The firm also noted that oil production from Dialog's upstream assets is expected to stay consistent, underpinned by ongoing field development efforts, including an active drilling programme.
"Additionally, Dialog will begin operations of the 24,000 cubic metres (cbm) Langsat 3 sustainable aviation fuel storage in the second half (2H) of FY25 at a premium rate, owing to its environmental credentials.
"We anticipate further improvement in its downstream earnings, particularly as the construction of the 150,000 cbm Langsat 3 expansion progresses to an advanced stage," it said in a note.
CIMB said currently, the downstream segment is supported by operations in Malaysia, with the earnings before interest, taxes, depreciation, and amortisation (EBITDA) margin improving to 30.5 per cent, compared with 25 per cent in 1QFY24.
"This aligns with Dialog's guidance on improving downstream profit margins from FY25, particularly in Malaysia, as all loss-making legacy engineering, procurement, construction, and commissioning (EPCC) projects were completed in 4QFY24.
"Additionally, Dialog's master service agreement with Petronas for plant turnaround and daily maintenance is expected to support downstream earnings owing to the revised rates," it noted.
CIMB has maintained a "Buy" call on Dialog with an unchanged target price (TP) of RM3.00.
Public Investment Bank Bhd (PublicInvest) had previously reduced Dialog's FY25-27 earnings forecast by an average of 9.6 per cent to reflect the downside risk of lower independent terminal rates and oil price assumptions for its upstream segment.
This was despite improvements in its downstream segment following the completion of its legacy contracts.
"We believe the group's independent terminal will be negatively impacted when the existing short-term contracts expire, as the current backwardation oil price curve translates excess supply into future contracts, thus reducing benefits of oil storage.
"Its upstream segment would be adversely affected by lower oil prices.

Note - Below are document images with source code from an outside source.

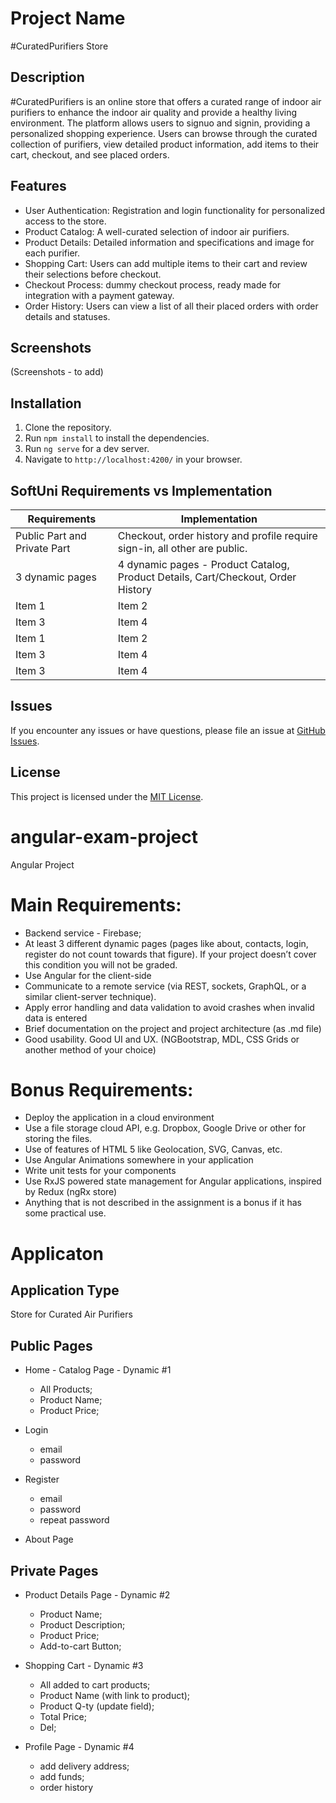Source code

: # Project Name
#CuratedPurifiers Store

## Description

#CuratedPurifiers is an online store that offers a curated range of indoor air purifiers to enhance the indoor air quality and provide a healthy living environment. The platform allows users to signuo and signin, providing a personalized shopping experience. Users can browse through the curated collection of purifiers, view detailed product information, add items to their cart, checkout, and see placed orders.


## Features

- User Authentication: Registration and login functionality for personalized access to the store.
- Product Catalog: A well-curated selection of indoor air purifiers.
- Product Details: Detailed information and specifications and image for each purifier.
- Shopping Cart: Users can add multiple items to their cart and review their selections before checkout.
- Checkout Process: dummy checkout process, ready made for integration with a payment gateway.
- Order History: Users can view a list of all their placed orders with order details and statuses.

## Screenshots

(Screenshots - to add)

## Installation

1. Clone the repository.
2. Run `npm install` to install the dependencies.
3. Run `ng serve` for a dev server.
4. Navigate to `http://localhost:4200/` in your browser.

## SoftUni Requirements vs Implementation

| Requirements | Implementation |
|----------|----------|
| Public Part and Private Part   | Checkout, order history and profile require sign-in, all other are public.   |
| 3 dynamic pages   | 4 dynamic pages - Product Catalog, Product Details, Cart/Checkout, Order History   |
| Item 1   | Item 2   |
| Item 3   | Item 4   |
| Item 1   | Item 2   |
| Item 3   | Item 4   || Item 1   | Item 2   |
| Item 3   | Item 4   |

## Issues

If you encounter any issues or have questions, please file an issue at [GitHub Issues](https://github.com/github_username/repo_name/issues).

## License

This project is licensed under the [MIT License](LICENSE).

# angular-exam-project
Angular Project

# Main Requirements:
* Backend service - Firebase;
* At least 3 different dynamic pages (pages like about, contacts, login, register do not count towards that figure). If your project doesn’t cover this condition you will not be graded.
* Use Angular for the client-side
* Communicate to a remote service (via REST, sockets, GraphQL, or a similar client-server technique).
* Apply error handling and data validation to avoid crashes when invalid data is entered
* Brief documentation on the project and project architecture (as .md file)
* Good usability. Good UI and UX. (NGBootstrap, MDL, CSS Grids or another method of your choice)

# Bonus Requirements:
* Deploy the application in a cloud environment
* Use a file storage cloud API, e.g. Dropbox, Google Drive or other for storing the files.
* Use of features of HTML 5 like Geolocation, SVG, Canvas, etc.
* Use Angular Animations somewhere in your application
* Write unit tests for your components
* Use RxJS powered state management for Angular applications, inspired by Redux (ngRx store)
* Anything that is not described in the assignment is a bonus if it has some practical use.

# Applicaton

## Application Type
Store for Curated Air Purifiers

## Public Pages
* Home - Catalog Page - Dynamic #1
    - All Products;
    - Product Name;
    - Product Price;

* Login
    - email
    - password
    
* Register
    - email
    - password
    - repeat password

* About Page

## Private Pages

* Product Details Page - Dynamic #2
    - Product Name;
    - Product Description;
    - Product Price;
    - Add-to-cart Button;

* Shopping Cart - Dynamic #3
    - All added to cart products;
    - Product Name (with link to product);
    - Product Q-ty (update field);
    - Total Price;
    - Del;

* Profile Page - Dynamic #4
    - add delivery address;
    - add funds;
    - order history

As for downstream, Petronas capex prioritisation undertakings may delay some EPCC and maintenance works," it said.
The firm has maintained a "Neutral" call on Dialog with a TP of RM2.12.
RHB Investment Bank Bhd (RHB Research) has maintained its earnings estimates for Dialog, with a "Buy" call and a TP of RM3.09.
The firm said Dialog's downstream segment is expected to improve, with new plant maintenance projects factoring in new rates, potential contributions from the Morimatsu Dialog fabrication plant in Pengerang (expected to be completed by 3QFY25), and gradual margin improvement.
RHB Research also noted that Dialog is actively exploring new markets and engaging potential food and beverage (F&B) customers for its joint venture (JV) food-grade recycled polyethylene terephthalate pellets (PET) plant.